Bir Kahramanlık Destanı:Çanakkale

Yıl 1915’ti.Bir sabah tüm halka savaşın çıkacağının haberini vermişti padişah.O gün büyük küçük demeden herkesi cepheye çağırdılar.Daha ortaokulu bitirmemiş minicik çocuklar, orta yaşlı insanlar,çocukları yeni doğan babalar ve daha birçok vatansever kişi cepheye doğru yola çıkmıştı.

Ben ise o zaman 20 yaşındaydım.Cepheye kadınları da çağırıyorlardı.Benim gibi birçok kadın hiç düşünmeden vatanları için cepheye gitmişler hatta bazıları evlatlarını, milleti için yalnız ve başıboş bir halde bırakmak zorunda kalmışlardı.Cephenin arkasına, elimizde bulunan sınırlı malzemelerden çadırlar kurmuştuk.Elimizdeki tıbbi malzemelerle yetinmeye çalışıyorduk.Aynı zamanda elimizdeki erzaklarla askerler için aşlar pişiriyorduk.Çadırlara, koca yürekli erlerimiz  yaralı askerleri taşıyordu.Bazen elimizde malzeme olmadığından askerlerin yaralarını bir kumaş parçasıyla sarıyorduk.Çok acı çekiyor olmalarına rağmen vatan uğruna can vermeye hazır askerler sesini bile çıkarmıyorlardı.

Ardı ardına yankılanan top patlamaları,kuklakları çınlatan tüfek sesleri dinmek bilmiyordu.Binlerce askerimiz şehit olmuştu.Düşman uçaklar ve gemilerden gelen sesler adeta beynimizde yankılanıyordu.Askerler, bitkin düşmüş olmalarına rağmen hiç yılmadan ve usanmadan toprakları için savaşıyordu.Ortalık kan gölüne dönmüştü hatta geceleyin askerler su bulma arayışına girip  buldukları ve su  sandıkları kan gölünden içiyorlardı.Cephaneler gün geçtikçe azalıyor ölen asker sayısı ise gün geçtikçe artıyorduçHer yer şehitlerimizin cesetleriyle kaplıydı.Birçok insan yakınlarını kaybetmişti.Gözlerimden yaşlar süzülüyordu.

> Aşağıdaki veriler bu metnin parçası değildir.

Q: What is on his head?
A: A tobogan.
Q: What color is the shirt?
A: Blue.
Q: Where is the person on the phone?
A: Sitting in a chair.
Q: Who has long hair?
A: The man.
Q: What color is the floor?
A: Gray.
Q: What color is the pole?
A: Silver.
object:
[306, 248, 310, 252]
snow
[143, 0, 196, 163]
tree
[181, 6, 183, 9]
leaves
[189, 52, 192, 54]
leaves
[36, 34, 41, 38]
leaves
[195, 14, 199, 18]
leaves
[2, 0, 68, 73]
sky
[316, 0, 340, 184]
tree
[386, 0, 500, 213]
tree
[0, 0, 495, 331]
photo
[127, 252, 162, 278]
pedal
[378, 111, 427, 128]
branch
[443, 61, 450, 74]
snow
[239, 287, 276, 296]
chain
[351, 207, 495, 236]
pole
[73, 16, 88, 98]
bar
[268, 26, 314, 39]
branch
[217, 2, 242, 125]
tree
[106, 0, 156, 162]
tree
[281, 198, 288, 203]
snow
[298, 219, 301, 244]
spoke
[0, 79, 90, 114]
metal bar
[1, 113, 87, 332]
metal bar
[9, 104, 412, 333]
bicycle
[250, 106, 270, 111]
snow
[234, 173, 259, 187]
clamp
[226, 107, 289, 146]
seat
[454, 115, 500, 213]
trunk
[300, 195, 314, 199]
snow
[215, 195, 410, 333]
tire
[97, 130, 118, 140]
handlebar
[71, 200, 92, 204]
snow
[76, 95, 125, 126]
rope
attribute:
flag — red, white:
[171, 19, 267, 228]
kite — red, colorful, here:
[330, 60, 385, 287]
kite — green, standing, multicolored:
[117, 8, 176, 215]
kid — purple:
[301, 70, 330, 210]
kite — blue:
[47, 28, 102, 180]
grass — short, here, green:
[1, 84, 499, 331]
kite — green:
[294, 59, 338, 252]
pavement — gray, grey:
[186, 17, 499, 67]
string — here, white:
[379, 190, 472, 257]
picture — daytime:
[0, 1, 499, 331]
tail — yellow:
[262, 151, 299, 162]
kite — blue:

Düşman gemileri karaya yaklaşıyordu.Tam bu sırada seyit onbaşı tam tamına 276 kiloluk mermiyi sırtında taşıyarak top arabasına taktı ve anında savaş gemileri vurularak batırıldı.O an coşku dolu sesler çıkararak birbirimize sarıldık.Çanakkale Savaşı’nın Baş Komutanı Ulu Önder Mustafa Kemal askerlerimize hem emir veriyor hem de savaşı gözetliyordu.Baş Komutanım Mustafa Kemal’in şöyle dediğini duyduk:” Askerler ben size taarruz emretmiyorum, ben size ölmeyi emrediyorum!”.Askerler korkusuzca savaşarak topraklarını hiç kimseye vermemekte kararlıydılar.Karaya çıkan düşman askerlerine karşılık Mustafa Kemal şöyle bir emir verdi:”Asker süngü tak!”.Bu emirle birlikte askerler tüfeklerinde bulunan süngüleri takarak kendilerini siper ettiler.Her yer kan reva içideydi.Cesetler her yerri kaplamıştı ki yere iğne atılsa düşmezdi bile…

18 Mart 1915’ti.Düşman askerleri geri çekiliyordu.Savaş bitmişti.Milletimin cesaretle savaşarak  topraklarımızı düşmanlara yedirtmemiştik.Başta Baş Komutan Mustafa Kemal olmak üzere bu vatan uğruna gözlerini bile kırpmadan canlarını vermek için hazır olan askerlerimiz, daha gencecik yaşta şehir olan evlatlarımız,savaşın arka planında çok büyük bir yardımımızın olduğu güçlü Türk kadınları sayesinde vatanımımızı kurtarmıştık.Herkes çok mutluydu.

Gururla milletime baktığım sırada mutluluk gözyaşları akmaya başlamıştı.Birlik ve beraberliğimizin sayesinde zafer bizimdi.Bu vatan ve bu topraklar uğruna şehit olan tüm askerlerimizi sevgi ve saygıyla andık.O gün bir tarih yazmıştık.Çanakkle’de basılan bu topraklar bir devrin battığı yerdi.!NE MUTLU TÜRKÜM DİYENE!